> _Using the information_
a: Rewrite the report on the freedom event from "However, quote of" to "higher education institutions.", putting "line of the weekend" in place of "quote of the weekend".
b: Summarize the report on the freedom event in three sentences.

> _Source passage_
+++++

To go through them all in detail would take this into essay territory, but there were discussions on Brexit and Trump, free trade, students unions and safe spaces, council tax and social care, robot technology and driverless cars, vaping and the nanny state. This, along with two "in conversation" interviews including one delving into Priti Patel's ascent to the cabinet - billed as "more a Piers Morgan Life Stories than Daily Politics interrogation" - hosted by Grant Tucker of The Times, and a BBC Question Time style debate with elected local, national, and European politicians chaired by Mark Wallace of Conservative Home. There was also a powerfully shocking account of how the European arrest warrant serves to prop up corrupt Eastern European judicial practices and drag the UK's proud tradition of legal fairness into the gutter from Alexander Adamescu.

Very interesting, too, was a Saturday lunchtime speech by Conor Burns MP on how he knew that the referendum would return a Brexit result when he had reports from his Bournemouth constituency at 10:30 in the morning that voters were turning up with their own pens. So worried were they that the establishment might erase their choice, it was clear from the areas the reports were coming from that these were people who had never voted before and wanted to make absolutely sure their view was logged.

The event was attended by 130 very politically-knowledgeable people who passionately believe in freedom, which was clear from the questions directed at panellists from the floor. The panel on the nanny state, for example seeing as we talk of such things here, saw two members of the audience suggest different descriptions for those who want to deny us just about any pleasurable product on specious grounds. "Nanny State is too woolly, it should be called the Bully State", said one, while another described the word nanny as "a bit Mary Poppins, I prefer the term Medical Gestapo".

The most encouraging panel of the weekend though, for me, was the one that closed the event on the subject of "Freedom: Why it's important and why we need to fight for it every day".

Panel discussing fighting for freedom
Lawyer and columnist Donal Blaney spoke about the regulatory state and how it is growing to frightening levels, enabling government departments to now steal money directly from bank accounts for alleged tax arrears without the necessity of proving the debt in court, while Mark Littlewood of the IEA reminded us - as if you hadn't noticed - that "the main enemy of freedom is the state" and that it is well past time that economic policy focussed on what is good for consumers and not producers.

However, quote of the weekend was from Bill Etheridge. Some may remember that he spoke at our little protest in Stony Stratford in 2011 when he was a Freedom Association activist, but he has come a long way since then and is now a UKIP MEP. He began by describing how, even though he is an elected member of the EU parliament, he is banned from speaking at universities up and down the UK. He was, however, afforded a slot at a university in Israel recently where they were staggered to hear about the 'safe spaces' that have sprung up to deny free speech in our higher education institutions.

+++++

> _Extracted information_
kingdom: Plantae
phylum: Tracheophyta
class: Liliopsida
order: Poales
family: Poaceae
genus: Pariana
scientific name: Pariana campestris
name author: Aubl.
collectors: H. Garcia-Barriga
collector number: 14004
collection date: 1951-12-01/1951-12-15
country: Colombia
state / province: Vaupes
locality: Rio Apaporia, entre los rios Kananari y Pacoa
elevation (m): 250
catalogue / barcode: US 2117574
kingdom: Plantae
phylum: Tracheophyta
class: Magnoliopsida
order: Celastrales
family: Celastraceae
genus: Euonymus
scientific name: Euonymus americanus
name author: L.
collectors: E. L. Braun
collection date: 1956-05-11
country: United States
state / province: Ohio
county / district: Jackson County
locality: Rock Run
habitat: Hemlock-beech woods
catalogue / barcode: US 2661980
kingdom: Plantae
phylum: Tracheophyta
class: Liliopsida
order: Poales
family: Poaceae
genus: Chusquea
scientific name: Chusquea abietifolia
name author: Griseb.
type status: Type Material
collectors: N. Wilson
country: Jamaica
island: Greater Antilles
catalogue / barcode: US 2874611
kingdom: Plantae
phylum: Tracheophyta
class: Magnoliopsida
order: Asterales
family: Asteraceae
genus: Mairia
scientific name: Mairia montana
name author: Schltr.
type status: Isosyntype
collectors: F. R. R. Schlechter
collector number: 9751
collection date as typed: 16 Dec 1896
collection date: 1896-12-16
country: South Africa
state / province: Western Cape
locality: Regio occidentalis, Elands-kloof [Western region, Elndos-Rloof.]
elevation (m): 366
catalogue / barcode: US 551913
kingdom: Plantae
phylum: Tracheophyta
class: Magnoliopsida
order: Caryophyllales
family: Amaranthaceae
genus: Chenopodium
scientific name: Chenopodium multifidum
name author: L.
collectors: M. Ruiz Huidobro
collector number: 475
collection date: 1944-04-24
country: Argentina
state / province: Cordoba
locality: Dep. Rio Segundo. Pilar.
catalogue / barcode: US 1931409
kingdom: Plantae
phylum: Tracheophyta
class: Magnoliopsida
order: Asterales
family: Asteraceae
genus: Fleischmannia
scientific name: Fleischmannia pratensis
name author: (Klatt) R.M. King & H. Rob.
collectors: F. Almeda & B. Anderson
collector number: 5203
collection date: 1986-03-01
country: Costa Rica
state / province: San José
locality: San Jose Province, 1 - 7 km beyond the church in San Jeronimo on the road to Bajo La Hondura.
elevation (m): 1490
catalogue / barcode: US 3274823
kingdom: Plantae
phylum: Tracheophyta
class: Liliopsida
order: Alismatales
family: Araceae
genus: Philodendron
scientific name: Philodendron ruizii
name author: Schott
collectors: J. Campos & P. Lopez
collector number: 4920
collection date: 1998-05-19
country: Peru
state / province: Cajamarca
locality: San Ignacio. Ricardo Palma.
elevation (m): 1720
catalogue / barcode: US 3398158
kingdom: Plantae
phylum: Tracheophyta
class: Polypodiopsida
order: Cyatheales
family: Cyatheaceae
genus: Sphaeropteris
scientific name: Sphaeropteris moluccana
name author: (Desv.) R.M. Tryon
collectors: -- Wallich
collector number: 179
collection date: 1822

+++++

> _Answers provided_
a:
However, line of the weekend was from Bill Etheridge. Some may remember that he spoke at our little protest in Stony Stratford in 2011 when he was a Freedom Association activist, but he has come a long way since then and is now a UKIP MEP. He began by describing how, even though he is an elected member of the EU parliament, he is banned from speaking at universities up and down the UK. He was, however, afforded a slot at a university in Israel recently where they were staggered to hear about the 'safe spaces' that have sprung up to deny free speech in our higher education institutions.

b: An event attended by 130 politically knowledgeable people covered topics such as Brexit, free trade, safe spaces and the nanny state. It also had "in conversation" interviews, a Question Time style debate, and a speech by Conor Burns MP on how reports of voters bringing their own pens told him the referendum would return a Brexit result. On the closing panel about fighting for freedom, Donal Blaney warned of the growing regulatory state and Mark Littlewood called the state the main enemy of freedom; UKIP MEP Bill Etheridge described being banned from speaking at UK universities.